There have been attempts to overcome the drawbacks of the free-form method. One easy solution is to perform the free-form reconstruction numerous times and present the average as the representative mass map. However, although the average mass map may become much smoother than individual results, one cannot guarantee that the average is a legitimate representative solution. One has yet to prove that the sample distribution (from which the average is derived) is a fair representation of the true parent distribution. Also, the average mass map should be able to predict observed SL data (i.e., "delens" multiple-image positions in the image plane to converge in the source plane with negligible scatter and vice versa), which however has not clearly been demonstrated in the literature.

* _Material provided_:
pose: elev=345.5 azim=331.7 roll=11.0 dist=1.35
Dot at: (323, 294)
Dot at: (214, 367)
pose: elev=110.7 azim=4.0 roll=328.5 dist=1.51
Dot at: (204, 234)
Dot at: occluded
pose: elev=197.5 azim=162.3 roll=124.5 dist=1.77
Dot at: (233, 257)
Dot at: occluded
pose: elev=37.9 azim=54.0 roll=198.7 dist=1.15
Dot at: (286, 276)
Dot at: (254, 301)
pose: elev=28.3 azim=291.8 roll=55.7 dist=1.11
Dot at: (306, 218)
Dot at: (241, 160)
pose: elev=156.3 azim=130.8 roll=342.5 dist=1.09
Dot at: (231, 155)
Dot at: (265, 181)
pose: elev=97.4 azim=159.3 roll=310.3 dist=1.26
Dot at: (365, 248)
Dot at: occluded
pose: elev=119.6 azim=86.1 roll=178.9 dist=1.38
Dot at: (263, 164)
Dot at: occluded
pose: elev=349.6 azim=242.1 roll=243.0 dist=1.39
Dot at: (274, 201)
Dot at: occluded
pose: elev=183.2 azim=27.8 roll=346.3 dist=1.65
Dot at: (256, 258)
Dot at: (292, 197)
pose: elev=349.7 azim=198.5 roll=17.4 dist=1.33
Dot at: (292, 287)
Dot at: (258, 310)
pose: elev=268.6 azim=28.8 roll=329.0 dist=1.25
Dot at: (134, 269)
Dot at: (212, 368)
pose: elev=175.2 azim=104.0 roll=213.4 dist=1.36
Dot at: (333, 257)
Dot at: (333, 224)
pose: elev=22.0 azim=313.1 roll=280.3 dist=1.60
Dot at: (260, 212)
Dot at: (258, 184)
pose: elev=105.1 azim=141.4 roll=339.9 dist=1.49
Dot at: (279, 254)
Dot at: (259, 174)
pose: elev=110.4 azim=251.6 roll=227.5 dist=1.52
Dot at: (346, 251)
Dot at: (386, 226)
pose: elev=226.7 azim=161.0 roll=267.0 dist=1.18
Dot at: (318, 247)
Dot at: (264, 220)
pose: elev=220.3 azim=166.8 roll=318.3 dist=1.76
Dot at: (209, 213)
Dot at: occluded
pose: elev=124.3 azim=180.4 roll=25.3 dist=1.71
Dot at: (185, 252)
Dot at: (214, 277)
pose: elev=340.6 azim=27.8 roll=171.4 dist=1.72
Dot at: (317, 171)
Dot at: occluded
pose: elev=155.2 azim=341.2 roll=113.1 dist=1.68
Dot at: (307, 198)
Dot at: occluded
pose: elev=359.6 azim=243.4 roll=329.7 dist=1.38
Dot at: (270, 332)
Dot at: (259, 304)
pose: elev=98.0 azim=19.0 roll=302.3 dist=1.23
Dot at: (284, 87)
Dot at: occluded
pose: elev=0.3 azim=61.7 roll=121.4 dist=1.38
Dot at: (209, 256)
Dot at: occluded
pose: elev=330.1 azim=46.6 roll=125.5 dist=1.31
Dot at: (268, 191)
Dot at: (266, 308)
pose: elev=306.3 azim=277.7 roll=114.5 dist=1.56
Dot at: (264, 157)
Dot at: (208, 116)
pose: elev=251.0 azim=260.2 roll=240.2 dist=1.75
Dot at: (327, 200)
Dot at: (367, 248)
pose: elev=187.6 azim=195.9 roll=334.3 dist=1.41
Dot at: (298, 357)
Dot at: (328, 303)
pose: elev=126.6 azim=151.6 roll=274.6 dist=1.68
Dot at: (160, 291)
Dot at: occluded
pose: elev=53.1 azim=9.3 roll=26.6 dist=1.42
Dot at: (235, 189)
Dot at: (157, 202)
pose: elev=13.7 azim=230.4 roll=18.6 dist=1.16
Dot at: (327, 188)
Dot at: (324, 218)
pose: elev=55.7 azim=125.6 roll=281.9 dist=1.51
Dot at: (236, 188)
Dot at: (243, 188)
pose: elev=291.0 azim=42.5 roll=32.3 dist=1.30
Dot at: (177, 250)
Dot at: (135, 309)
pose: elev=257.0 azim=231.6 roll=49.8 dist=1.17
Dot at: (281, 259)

* _Problem set_:
• a. Set down the passage on free-form mass maps word for word, between "There have been" and "in the literature.", inclusive.
• b. Summarize the passage on free-form mass maps in two sentences.
The records have no connection to the passage on free-form mass maps.

* _Solutions_:
• a.
There have been attempts to overcome the drawbacks of the free-form method. One easy solution is to perform the free-form reconstruction numerous times and present the average as the representative mass map. However, although the average mass map may become much smoother than individual results, one cannot guarantee that the average is a legitimate representative solution. One has yet to prove that the sample distribution (from which the average is derived) is a fair representation of the true parent distribution. Also, the average mass map should be able to predict observed SL data (i.e., "delens" multiple-image positions in the image plane to converge in the source plane with negligible scatter and vice versa), which however has not clearly been demonstrated in the literature.

• b. One easy way to address the drawbacks of the free-form method is to run the reconstruction many times and present the average as the representative mass map, which can be much smoother than individual results. However, the average is not guaranteed to be a legitimate representative solution, since the sample distribution has not been proven to fairly represent the true parent distribution, and its ability to predict observed SL data has not been clearly demonstrated in the literature.